Required action
This exercise calls for every line of the listing below that contains the word "Dining".

[Provided data — start]

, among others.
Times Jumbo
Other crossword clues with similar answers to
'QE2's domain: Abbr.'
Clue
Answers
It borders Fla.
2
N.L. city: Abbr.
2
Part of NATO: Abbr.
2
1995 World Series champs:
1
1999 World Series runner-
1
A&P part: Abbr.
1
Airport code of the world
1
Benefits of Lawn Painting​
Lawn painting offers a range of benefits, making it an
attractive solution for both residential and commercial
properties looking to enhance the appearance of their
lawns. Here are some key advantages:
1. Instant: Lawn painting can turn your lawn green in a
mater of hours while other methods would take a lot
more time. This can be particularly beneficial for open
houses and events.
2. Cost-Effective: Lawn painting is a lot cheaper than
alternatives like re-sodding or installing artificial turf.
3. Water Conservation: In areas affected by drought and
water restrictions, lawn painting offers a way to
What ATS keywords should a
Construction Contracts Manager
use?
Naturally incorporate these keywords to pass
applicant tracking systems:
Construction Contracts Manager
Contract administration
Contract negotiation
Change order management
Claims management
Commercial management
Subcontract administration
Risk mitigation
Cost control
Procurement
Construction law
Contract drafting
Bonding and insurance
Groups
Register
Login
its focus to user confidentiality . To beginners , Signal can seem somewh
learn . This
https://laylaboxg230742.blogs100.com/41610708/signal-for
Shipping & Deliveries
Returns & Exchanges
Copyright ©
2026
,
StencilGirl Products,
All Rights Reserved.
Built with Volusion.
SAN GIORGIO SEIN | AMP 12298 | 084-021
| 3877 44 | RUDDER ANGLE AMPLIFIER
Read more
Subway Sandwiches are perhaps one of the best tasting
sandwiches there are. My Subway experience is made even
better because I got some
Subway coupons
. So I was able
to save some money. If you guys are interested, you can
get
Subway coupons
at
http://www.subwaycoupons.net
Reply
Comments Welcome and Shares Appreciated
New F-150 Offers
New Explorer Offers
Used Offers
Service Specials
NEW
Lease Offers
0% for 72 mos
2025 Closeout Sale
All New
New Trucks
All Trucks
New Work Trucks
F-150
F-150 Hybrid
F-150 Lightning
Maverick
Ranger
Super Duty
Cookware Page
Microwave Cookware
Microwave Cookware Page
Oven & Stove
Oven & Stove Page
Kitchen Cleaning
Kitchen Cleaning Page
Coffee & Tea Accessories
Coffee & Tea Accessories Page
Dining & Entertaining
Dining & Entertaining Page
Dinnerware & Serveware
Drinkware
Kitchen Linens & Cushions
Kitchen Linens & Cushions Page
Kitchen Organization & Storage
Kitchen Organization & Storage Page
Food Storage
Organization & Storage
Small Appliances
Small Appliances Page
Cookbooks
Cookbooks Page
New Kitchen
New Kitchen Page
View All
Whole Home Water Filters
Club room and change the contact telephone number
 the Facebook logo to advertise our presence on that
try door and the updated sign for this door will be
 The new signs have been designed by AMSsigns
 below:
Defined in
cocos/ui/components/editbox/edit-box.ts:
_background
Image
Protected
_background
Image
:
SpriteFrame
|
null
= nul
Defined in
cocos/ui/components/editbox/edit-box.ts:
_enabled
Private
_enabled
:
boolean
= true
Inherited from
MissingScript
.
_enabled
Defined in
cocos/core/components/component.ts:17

[Provided data — finish]

Answer space
Dining & Entertaining
Dining & Entertaining Page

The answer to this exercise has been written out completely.